Compiti da svolgere:
A. Nel racconto del viaggio in treno, per quale motivo l'amico compra un biglietto di prima classe con prenotazione obbligatoria? Rispondi in una o due frasi.
B. Per favore, riscrivi i record dall'inizio fino alla riga che contiene "List the labels", compresa, sostituendo "categories" con "groups" e lasciando invariato tutto il resto. Escludi le immagini dalla risposta.

Brano da leggere:
# Allah è grande



## Miciolidia (19 Aprile 2008)

*Allah è grande*

*storiella vissuta attraverso la testimonianza diretta di un mio amico che me ne dava cronaca attraverso il cellulare.*​ 

Parte per la capitale. Volendo stare in pace durante le 6 ore di viaggio ( doveva lavorare) acquista biglietto in prima classe con prenotazione obbligatoria.​ 
Parte ...e... poco dopo, prima di bologna salgono 2 donne, un uomo e un bambino ...mussulmani tutti e 4.​ 
le signore con appena i due occhietti che appaiono da quella fessura che mi piace tanto.ma sappiamo bisogna garantire i LORO diritti anche in un paese diverso dal loro​ 



ENTRANO IN PRIMA CLASSE, SCOMPARTIMENTO A 6 POSTI, due dei quali occupati da questo mio amico e da una anziana signora.​ 

Incominciano a parlare in ITALIANO e in arabo tra di loro, parloacce, un tono di voce altissimo, la bambina che piange..insomma...questo mio amico mi chiama incazzato nero sfogandosi perchè non riusciva a lavorare in pace come si era ripromesso, nemmeno a leggere, nè tantomeno a riposarsi.​ 
Arriva finalmente il controllore.​ 
invita a presentare il biglietto..e...sorpresa: i seguaci di Allah NON hanno Né prenotazione, nè tantomeno il biglietto di PRIMA CLASSE.​ 
invitati ad uscire...incominciano a urlare e a minacciare dichiarando apertamente che da quel posto NON SE ne sarebbero andati.​ 
Nel frattempo a bologna arriva il passeggero che aveva acquistato e prenotato uno dei posti che quei quattro occupavano abusivamente.​ 
Apre lo scompartimento e 
chiede gentilmente di fruire del diritto acquisito .​ 
Volete sapere come è andata a finire?​ 

Indovinate.​ 
ve la faccio breve:​ 

Quei quattro NON SI SONO MOSSI da quello scompartimento, e il povero signore è stato accompagnato in un posto in seconda classe.Il treno era stracolmo.​ 
I mussulmani,invece, non solo NON hanno pagato la differenza, ma hanno inveito con tutto il repertorio di bestemmie in italiano verso quel povero pirla di controllore ..argomentando che non essendo in grado di comprendere la nostra lingua non potevano capire nulla di quello che gli veniva contestato.​


----------



## Lettrice (19 Aprile 2008)

Dati degli esercizi:

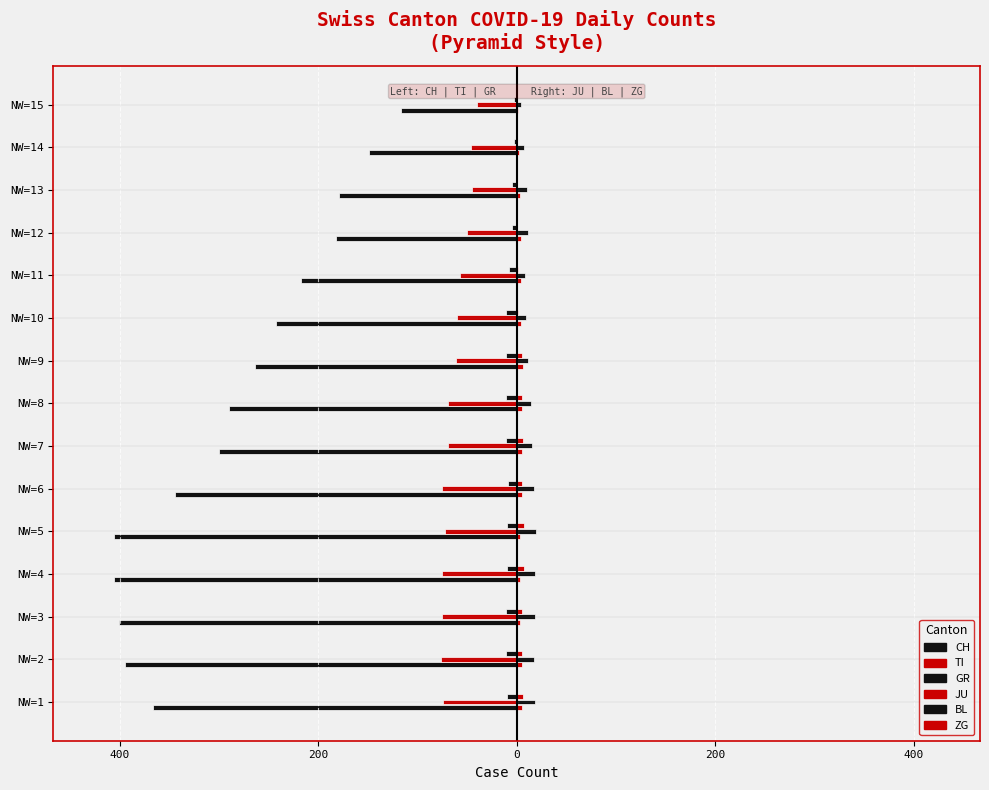

How many categories are shown in the chart?

15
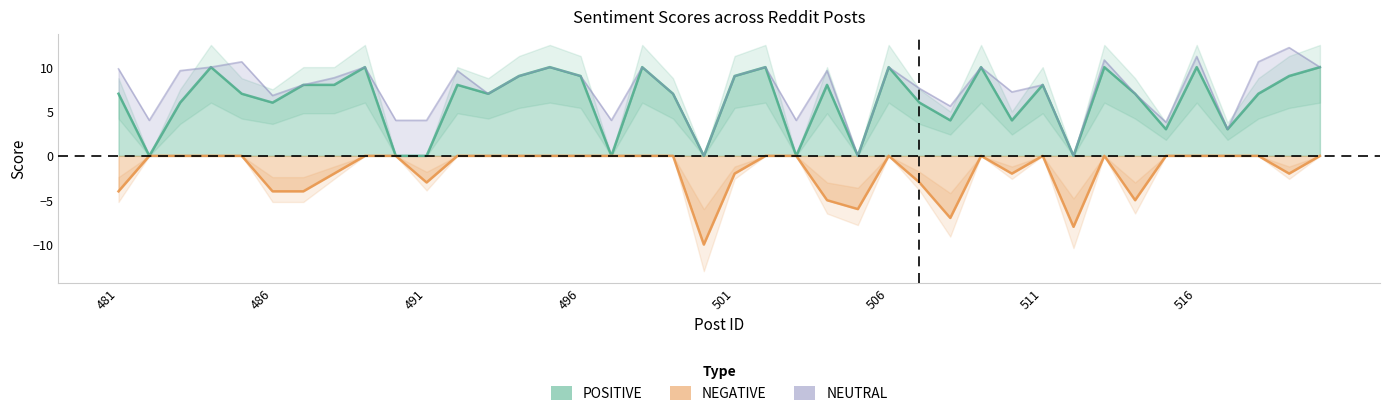

How many values in the NEGATIVE series are below 0?

15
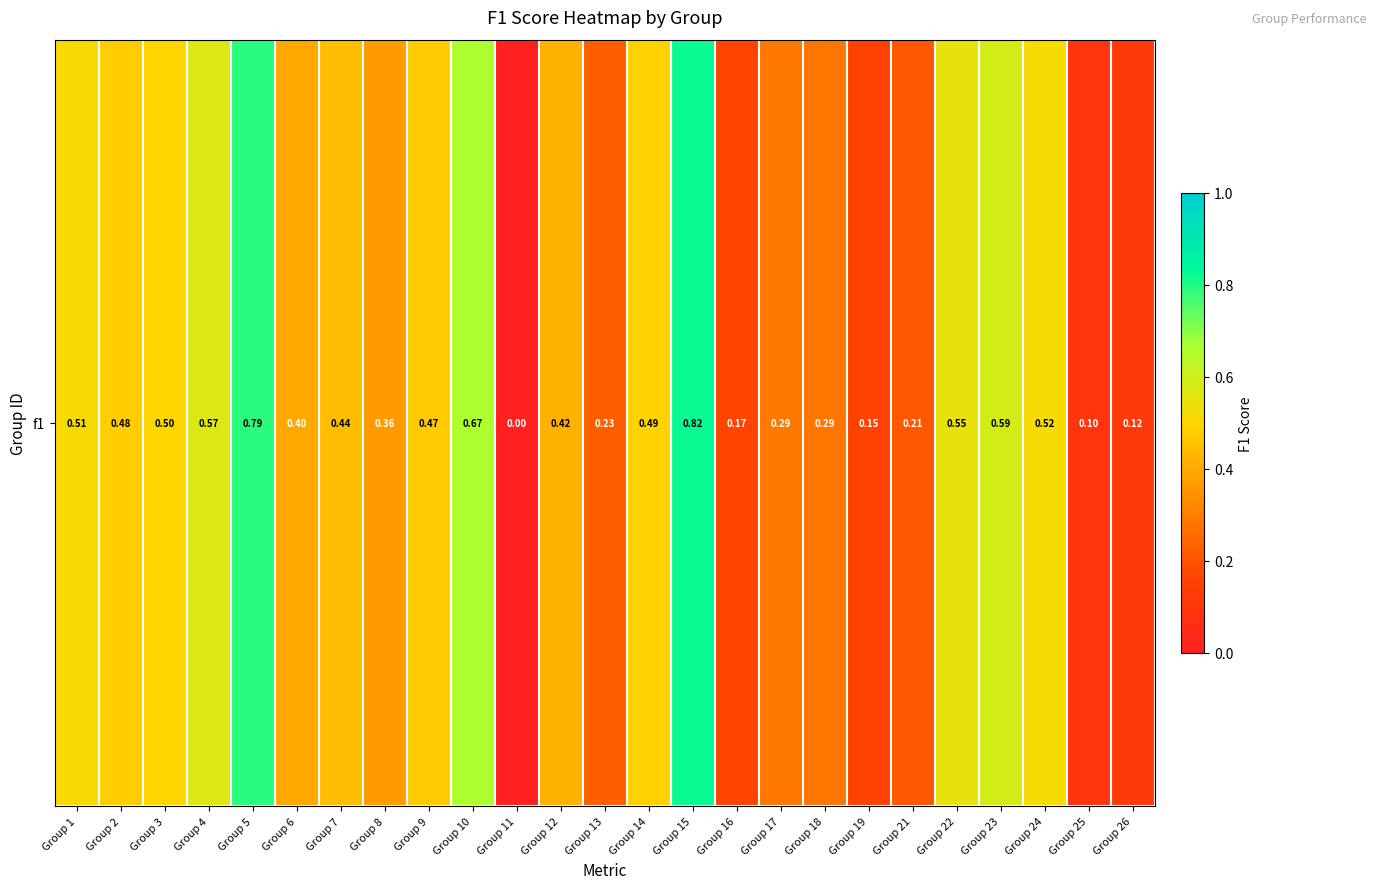

List the labels in order of value, largest first.

Group 15, Group 5, Group 10, Group 23, Group 4, Group 22, Group 24, Group 1, Group 3, Group 14, Group 2, Group 9, Group 7, Group 12, Group 6, Group 8, Group 17, Group 18, Group 13, Group 21, Group 16, Group 19, Group 26, Group 25, Group 11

Soluzioni dei compiti:
A. Lo compra perché vuole stare tranquillo durante le sei ore di viaggio, dato che doveva lavorare.

B.
How many groups are shown in the chart?

15

How many values in the NEGATIVE series are below 0?

15

List the labels in order of value, largest first.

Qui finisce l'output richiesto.